Segment Open
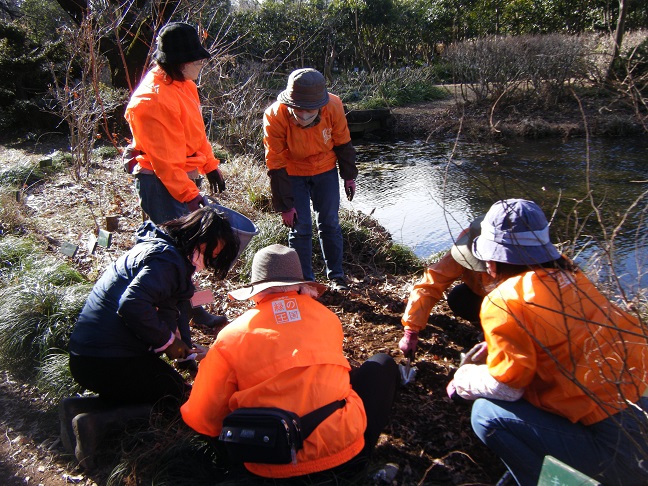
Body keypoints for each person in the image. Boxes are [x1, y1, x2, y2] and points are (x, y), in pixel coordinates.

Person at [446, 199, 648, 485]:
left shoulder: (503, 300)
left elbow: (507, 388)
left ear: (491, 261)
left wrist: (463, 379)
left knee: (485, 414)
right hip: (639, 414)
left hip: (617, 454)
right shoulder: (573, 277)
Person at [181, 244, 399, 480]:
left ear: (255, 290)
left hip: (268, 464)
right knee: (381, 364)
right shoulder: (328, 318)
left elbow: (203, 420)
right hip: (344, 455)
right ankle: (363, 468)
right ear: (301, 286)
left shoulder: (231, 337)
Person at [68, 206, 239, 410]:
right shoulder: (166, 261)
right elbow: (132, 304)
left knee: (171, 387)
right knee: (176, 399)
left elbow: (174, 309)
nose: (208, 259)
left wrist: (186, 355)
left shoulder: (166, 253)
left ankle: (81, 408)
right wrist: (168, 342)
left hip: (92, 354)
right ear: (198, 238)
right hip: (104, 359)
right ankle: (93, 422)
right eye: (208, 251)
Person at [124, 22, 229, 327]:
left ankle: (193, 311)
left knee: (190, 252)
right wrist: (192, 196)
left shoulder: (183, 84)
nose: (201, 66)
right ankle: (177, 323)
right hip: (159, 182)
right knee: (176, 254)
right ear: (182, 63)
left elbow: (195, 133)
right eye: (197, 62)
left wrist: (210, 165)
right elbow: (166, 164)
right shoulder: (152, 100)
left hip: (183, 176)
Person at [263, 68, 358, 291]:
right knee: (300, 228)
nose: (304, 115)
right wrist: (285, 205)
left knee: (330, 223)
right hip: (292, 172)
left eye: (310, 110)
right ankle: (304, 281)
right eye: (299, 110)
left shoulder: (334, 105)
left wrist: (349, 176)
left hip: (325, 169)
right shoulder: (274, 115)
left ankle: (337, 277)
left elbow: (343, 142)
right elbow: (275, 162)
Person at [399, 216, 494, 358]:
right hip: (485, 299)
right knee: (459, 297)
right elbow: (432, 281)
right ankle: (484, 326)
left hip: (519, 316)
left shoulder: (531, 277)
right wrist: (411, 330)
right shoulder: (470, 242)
Segment Closed
The lines above from the one containing "left shoulder: (231, 337)" through the one containing "left shoulder: (183, 84)" are to be set down exactly, and no others.

left shoulder: (231, 337)
Person at [68, 206, 239, 410]:
right shoulder: (166, 261)
right elbow: (132, 304)
left knee: (171, 387)
right knee: (176, 399)
left elbow: (174, 309)
nose: (208, 259)
left wrist: (186, 355)
left shoulder: (166, 253)
left ankle: (81, 408)
right wrist: (168, 342)
left hip: (92, 354)
right ear: (198, 238)
right hip: (104, 359)
right ankle: (93, 422)
right eye: (208, 251)
Person at [124, 22, 229, 327]:
left ankle: (193, 311)
left knee: (190, 252)
right wrist: (192, 196)
left shoulder: (183, 84)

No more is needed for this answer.